(MATERIAL FOR THIS EXERCISE begins)

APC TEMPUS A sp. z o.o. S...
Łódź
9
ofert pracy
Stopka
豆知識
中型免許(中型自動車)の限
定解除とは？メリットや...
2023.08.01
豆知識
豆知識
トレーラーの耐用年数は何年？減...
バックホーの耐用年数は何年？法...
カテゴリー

(MATERIAL FOR THIS EXERCISE ends)
(MATERIAL FOR THIS EXERCISE begins)

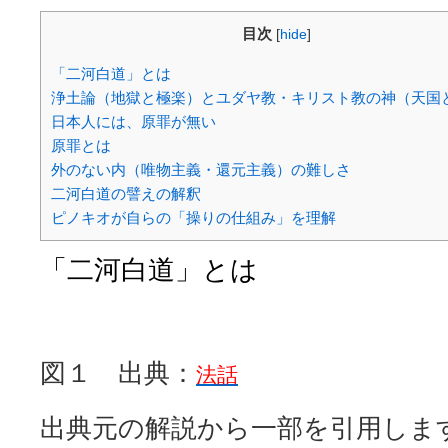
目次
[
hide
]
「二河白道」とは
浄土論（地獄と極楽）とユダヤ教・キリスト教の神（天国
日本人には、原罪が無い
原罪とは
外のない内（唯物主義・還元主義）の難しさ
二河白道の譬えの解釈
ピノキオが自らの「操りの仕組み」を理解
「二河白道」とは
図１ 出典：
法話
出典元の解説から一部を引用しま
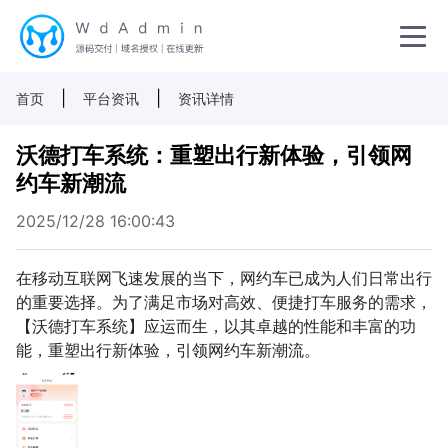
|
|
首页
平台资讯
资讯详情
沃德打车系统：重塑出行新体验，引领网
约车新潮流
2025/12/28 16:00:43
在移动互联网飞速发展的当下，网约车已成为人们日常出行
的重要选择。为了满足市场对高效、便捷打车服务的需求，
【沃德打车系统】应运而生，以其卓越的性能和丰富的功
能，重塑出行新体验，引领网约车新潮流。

(MATERIAL FOR THIS EXERCISE ends)

◆ WORK TO BE COMPLETED
Pick out every line in the entries above that contains the string "沃德打车系统", and copy each one.

◆ EXERCISE OUTPUT
沃德打车系统：重塑出行新体验，引领网
【沃德打车系统】应运而生，以其卓越的性能和丰富的功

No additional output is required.